Compensation for Coca-Cola’s top five executives last year ranged from $4.5 million to the $24.7 million paid to James Quincey, chairman and chief executive officer of the iconic, Atlanta-based company, according to the company’s annual proxy statement.
Quincey, who has been with the company since 1996, has been CEO since 2017 and chairman of the board since 2019. His compensation, like other top executives,’ came in a combination of base pay, supplemented by stock awards, option awards, incentive pay and contributions to pension plans.
Quincey received $1.6 million in base pay.
The other executives whose compensation was listed in the proxy include:
- John Murphy, the company’s president and CFO, who received $11.1 million, including $1.1 million in base pay.
- Manuel Arroyo, Coca-Cola’s executive vice president and global chief marketing officer, who was paid $6.7 million, including $689,585 in base pay.
- Henrique Braun, executive vice president and president of international development, who was paid $6.9 million, including $700,000 in base pay.
- Jennifer Mann, executive vice president and president of the North American operating unit, who received $4.5 million, including $695,250 in base pay.
The company reported net revenues last year of $45.8 billion and net income of $10.7 billion.
Compensation is set by the company’s Talent and Compensation Committee, which consists of four members of the Coca-Cola board of directors: Helene Gayle, Carolyn Everson, Alexis Herman and Maria Elena Lagomasino. None is or has been an employee or officer of Coca-Cola, the company said.

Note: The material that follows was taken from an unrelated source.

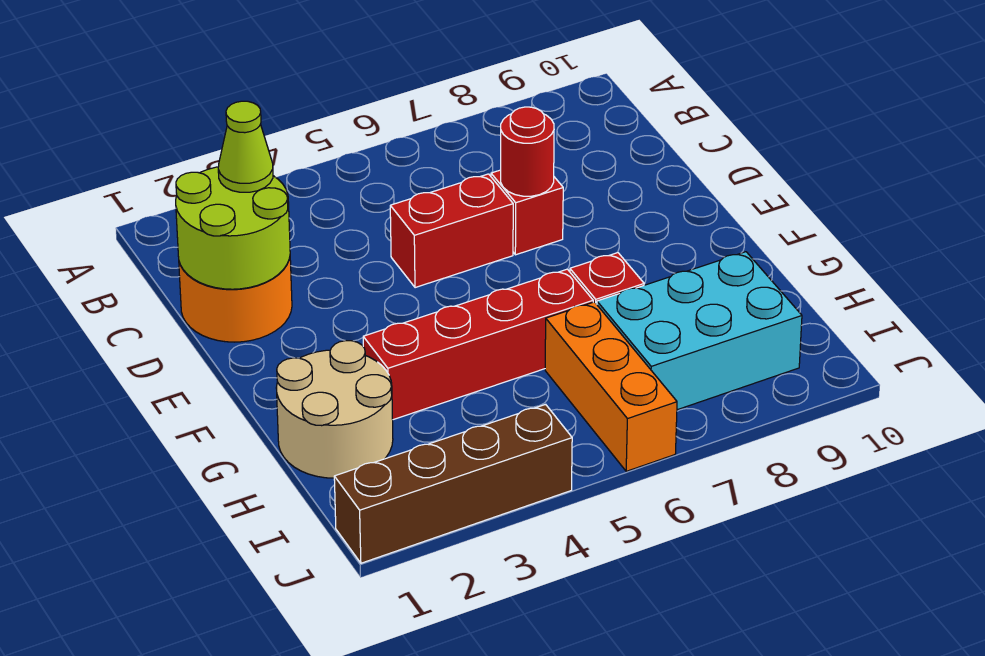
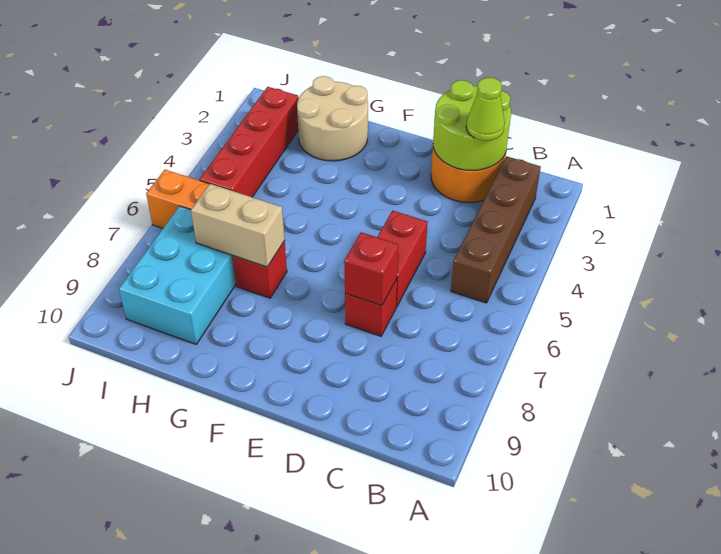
red 1x1 round brick [501,107,554,196] -> red 1x1 brick [344,232,399,306]
red 1x4 brick [363,269,593,420] -> red 1x4 brick moved to [200,87,299,197]
none -> tan 1x2 brick [191,184,285,267]
brown 1x4 brick [334,404,572,563] -> brown 1x4 brick moved to [451,156,541,303]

In the proxy, the committee said compensation was set after considering a “comparator group” of other large, publicly traded companies, some of them also in the food and beverage business, like McDonald’s, Kraft Heinz, Procter & Gamble and Starbucks, but also some with little or no overlap to Coca-Cola’s business, like Abbott Laboratories, Archer-Daniels-Midland Company and Intel Corp.
A sampling of available data indicated that the compensation for Coca-Cola’s CEO ranks fairly high among the executives of that group.
A group that monitors — and criticizes — executive pay last year placed Quincey number 59th on the list of “the 100 most overpaid CEOs.” That was only three slots above PepsiCo’s CEO, Ramon Laguarta. From the comparator group, only Nike’s CEO ranked higher, coming in at 18th with compensation of $28.8 million.
Coca-Cola’s compensation committee wrote in the proxy that it did not intend to copy other companies. “This comparator group is used as a reference point, but compensation paid at other companies is only one factor in the decision-making process,” the committee wrote.
In 2022, American CEOs were paid 344 times as much as a typical worker, according to the Economic Policy Institute.
U.S. securities regulations now require that companies calculate the ratio between CEO pay and the compensation for the median paycheck of an employee. The Coca-Cola compensation committee wrote in the proxy that company’s median employee was “a part-time, hourly barista employed in the United Kingdom by Costa Limited,” which is a Coca-Cola subsidiary.
That median employee was paid $13,752 last year, the committee wrote. “Based on this information, for 2023, the ratio of the compensation of the CEO to the median annual total compensation of all other employees was estimated to be 1,799 to 1.”